HARD RESETIN THE LOOP

Pourquoi laisser les retraités américains profiter des rendements de nos startups ?

💥 Hard Reset : pour en finir avec les mythes de la tech
📤 Vous pouvez m'adresser vos réactions à richard@decode.media

Les chiffres sont connus, et malgré de multiples prises de positions, peu challengés par les politiques. La répétition est donc nécessaire et rappelons à nouveau que les fonds de pension européens gèrent actuellement plus de 3 000 milliards d’euros d’actifs, et moins de 0,05 % de cette somme est investie dans le capital-risque, quand aux États-Unis, les fonds de retraite y allouent jusqu’à 15 % de leurs portefeuilles.

Le résultat est que les profits générés par les startups européennes, celles que l’on finance, que l’on forme et que l’on subventionne, sont captés par des investisseurs américains. Ainsi, chaque licorne européenne financée par des fonds étrangers représente une part de création de valeur qui échappe aux Européens et finance les retraites californiennes, tandis que les épargnants européens restent cantonnés à des placements à faible rendement.

Le problème n’est pas un manque de capital, mais d’allocation. L’Europe dispose de l’épargne la plus abondante dans le monde, mais celle-ci reste immobilisée dans la dette publique, l’immobilier institutionnel ou encore les obligations souveraines. Autant d’actifs qui sécurisent le présent, mais ne construisent pas l’avenir.

Si les fonds de pension européens allouaient ne serait-ce que 1 % de leurs actifs au capital risque, 30 milliards d’euros seraient disponibles chaque année pour financer les technologies stratégiques du continent, soit l’équivalent de trois programmes Horizon Europe entièrement dédiés à la croissance des entreprises, et cela sans créer un seul nouvel impôt.

La frilosité des fonds de pension européens tient à une culture du risque désalignée avec les cycles d’innovation qui conduit les gestionnaires d’actifs à préférer la stabilité comptable à la volatilité stratégique.
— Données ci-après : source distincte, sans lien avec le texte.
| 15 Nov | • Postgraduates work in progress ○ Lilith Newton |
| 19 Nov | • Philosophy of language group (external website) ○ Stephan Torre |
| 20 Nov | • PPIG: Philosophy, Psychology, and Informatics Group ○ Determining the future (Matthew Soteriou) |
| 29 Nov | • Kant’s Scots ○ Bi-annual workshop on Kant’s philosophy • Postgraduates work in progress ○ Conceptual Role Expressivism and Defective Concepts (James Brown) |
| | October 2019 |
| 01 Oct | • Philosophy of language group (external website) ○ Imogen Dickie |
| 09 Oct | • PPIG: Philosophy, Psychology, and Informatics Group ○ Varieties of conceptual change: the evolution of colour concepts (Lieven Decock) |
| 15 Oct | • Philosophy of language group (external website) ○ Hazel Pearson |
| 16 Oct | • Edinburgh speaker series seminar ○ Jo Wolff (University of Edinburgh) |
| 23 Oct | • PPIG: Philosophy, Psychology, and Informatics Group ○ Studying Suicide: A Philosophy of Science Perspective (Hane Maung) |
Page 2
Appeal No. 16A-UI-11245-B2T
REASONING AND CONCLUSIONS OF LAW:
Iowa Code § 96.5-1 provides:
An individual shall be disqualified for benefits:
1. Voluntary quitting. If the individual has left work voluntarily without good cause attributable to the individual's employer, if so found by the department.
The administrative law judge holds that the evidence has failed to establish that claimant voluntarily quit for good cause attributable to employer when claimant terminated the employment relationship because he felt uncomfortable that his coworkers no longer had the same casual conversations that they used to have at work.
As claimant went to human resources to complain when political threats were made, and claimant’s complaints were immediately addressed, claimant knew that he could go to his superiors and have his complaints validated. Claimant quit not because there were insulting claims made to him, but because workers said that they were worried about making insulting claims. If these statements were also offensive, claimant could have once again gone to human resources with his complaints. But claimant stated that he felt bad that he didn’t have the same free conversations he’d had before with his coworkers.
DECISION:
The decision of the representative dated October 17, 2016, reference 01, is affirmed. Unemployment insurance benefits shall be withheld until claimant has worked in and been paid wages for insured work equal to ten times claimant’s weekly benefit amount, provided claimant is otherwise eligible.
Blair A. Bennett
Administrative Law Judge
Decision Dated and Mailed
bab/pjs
Les cadres prudentiels, que ce soit Solvabilité II, IORP II, etc,  renforcent cette aversion et pénalisent mécaniquement les actifs non cotés, tout en compressant la prise de risque dans des corridors réglementaires étroits.

Le capital risque ne doit pas être présenté comme une spéculation, mais comme une source de diversification et de rendement long terme qui permet de financer des actifs réels : entreprises, brevets, emplois, usines, technologies stratégiques.

D’autant que la question du financement des startups est indissociable de celle de la souveraineté économique: comment prétendre défendre une Europe indépendante sur les plans technologique et énergétique si ses propres innovations sont financées et valorisées ailleurs ?

Certains pays ont déjà compris cette logique et montrent qu’il est possible d’allier prudence institutionnelle et soutien à l’innovation. Ainsi les Pays-Bas et la Suède allouent plusieurs milliards d’euros au capital-risque via leurs fonds de pension, quand le Canada et la Norvège ont fait du non-coté un pilier de leur politique d’investissement.

Tant que les fonds de pension européens n’investiront pas dans leurs propres entreprises, l’Europe continuera de financer la croissance et les retraites d’autres continents. Le jour où elle réorientera son épargne vers l’innovation qu’elle créée, elle cessera d’exporter sa valeur, et commencera enfin à capitaliser sur son avenir.